When I started at Norris Square, there was a lot of absent information, and something I worked really hard to do is create clear protocols and records and really establish relationships, and reestablish relationships with people who’d been giving us for a long time that had fallen off for one reason or another.

One of our founders, Natalie Kempner, who was living in Maine and is a wonderful woman, she hadn’t really connected with us in a couple years, and when I established my e-newsletter, she actually emailed us — and Natalie is like, in her 90s — and she was like, ‘Hey I love these newsletters.’ She came down for a visit with her grandson and son, and I think it’s the thing I’m most proud of, in some ways: A person who had really taken a big step back from the organization [from having] established it back in the ’70s reengaged with us because of stuff I did here.

Also, one other thing I am proud of: I have extensively documented the two years I have spent at NSNP with both videos and photographs and archived photos from NSNP’s past, as you can see on the Flickr (which is only 10 percent of all the photos I have taken).

NSNP kids

NSNP youth. (Courtesy photo)

G: What’s something you think people should know about Norris Square or about nonprofit work?

AMP: Funders kind of force organizations to compartmentalize themselves into a variety of things. You have to position yourself one way for one funder, and another way for another funder, and it can be very exhausting.
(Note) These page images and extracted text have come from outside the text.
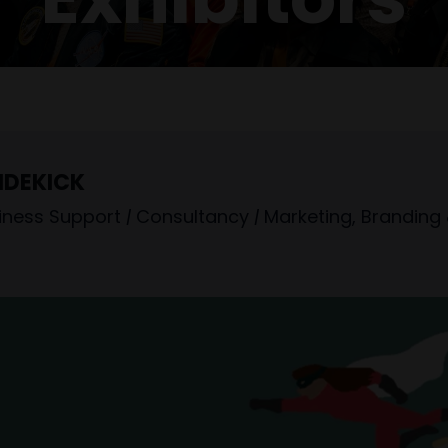
IDEKICK
iness Support
|
Consultancy
|
Marketing, Branding 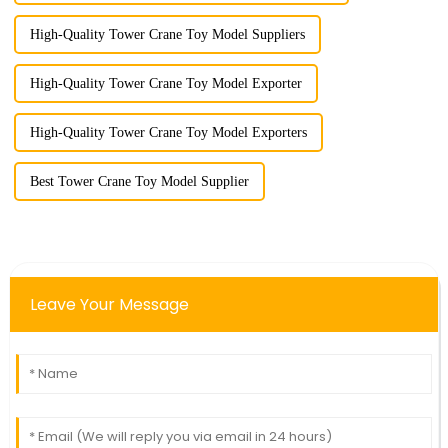
High-Quality Tower Crane Toy Model Suppliers
High-Quality Tower Crane Toy Model Exporter
High-Quality Tower Crane Toy Model Exporters
Best Tower Crane Toy Model Supplier
Leave Your Message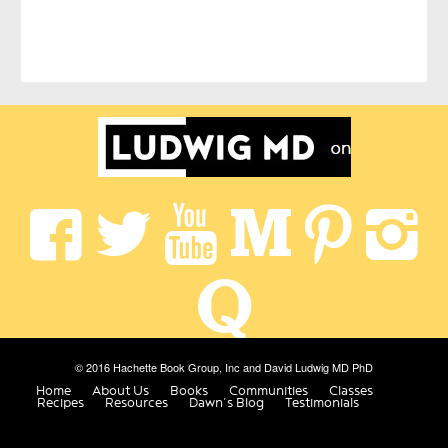
© 2016 Hachette Book Group, Inc and David Ludwig MD PhD
Home
About Us
Books
Communities
Classes
Recipes
Resources
Dawn’s Blog
Testimonials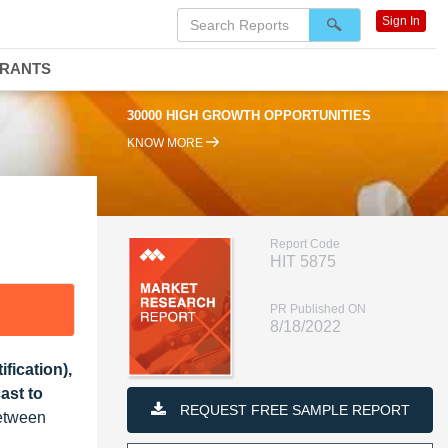
Sign In
DRANTS
30000 HIGH GROWTH OPPORTUNITIES
KNOW MORE
Report Code
HIT 5875
PR Published ON
8/18/2022
fication),
ast to
REQUEST FREE SAMPLE REPORT
between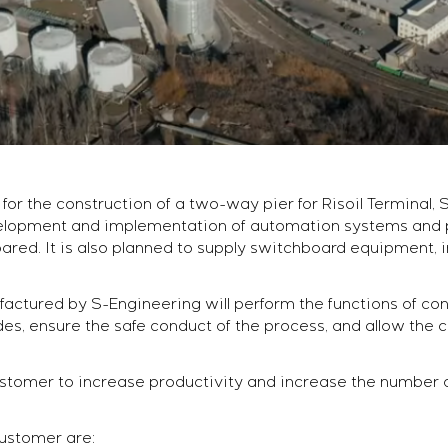
for the construction of a two-way pier for Risoil Terminal
lopment and implementation of automation systems and po
ared. It is also planned to supply switchboard equipment, i
tured by S-Engineering will perform the functions of contr
, ensure the safe conduct of the process, and allow the 
customer to increase productivity and increase the number
customer are: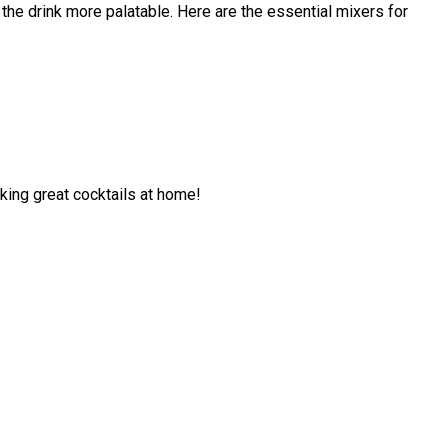
 the drink more palatable. Here are the essential mixers for
aking great cocktails at home!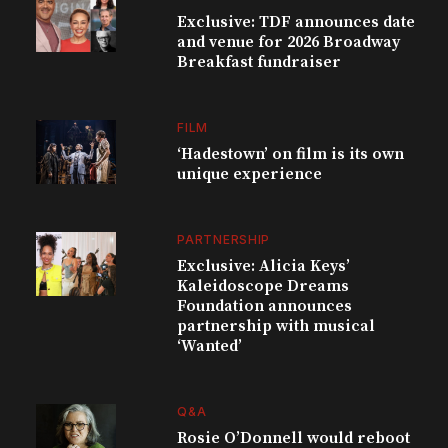
Exclusive: TDF announces date
and venue for 2026 Broadway
Breakfast fundraiser
FILM
‘Hadestown’ on film is its own
unique experience
PARTNERSHIP
Exclusive: Alicia Keys’
Kaleidoscope Dreams
Foundation announces
partnership with musical
‘Wanted’
Q&A
Rosie O’Donnell would reboot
But what I want funders to really realize about community-based organizations is that the work that they do is holistic.

When you have an organization like Norris Square where that’s like, art and gardening, people find that juxtaposition really challenging in a lot of ways, and they don’t understand it. When I first started working here, I learned about how they started the garden, and I learned about how our work is so linked to both culture and art — letting things just naturally happen, and the idea of process, rather than trying to do things in a super tactical way.

I think if funders were less attached to the technical ways we do things rather than the overall social impact on the youth that are served — the effects on the community both from creating a space for youth to build community rather than be distant from one another — deserves more recognition than it gets.

That’s my way of saying, community-based organizations have a value. And funders are always talking about encouraging organizations to merge. When you just have three social service organizations serving an entire community, you lose all the nuance and you don’t establish all those initial relationships.

G: What does sustainability look like in this space where it sounds like it can be hard to get funders to understand why the work matters and why it should be done the way that it is done? What does sustainability look like to you and what does it mean for Norris Square?

AMP: I would say, sustainability looks like being more generally an organization that’s able to pay its staff, provide benefits for its staff to take care of them, be able to continually [support] youth, and be able to provide consistent resources. When we’re talking about smaller organizations, that tends to be about as much as you can intend to get from a sustainability perspective, and it’s just being able to serve the community until the problem [the org was trying to solve] has been solved. But that’s not really a thing.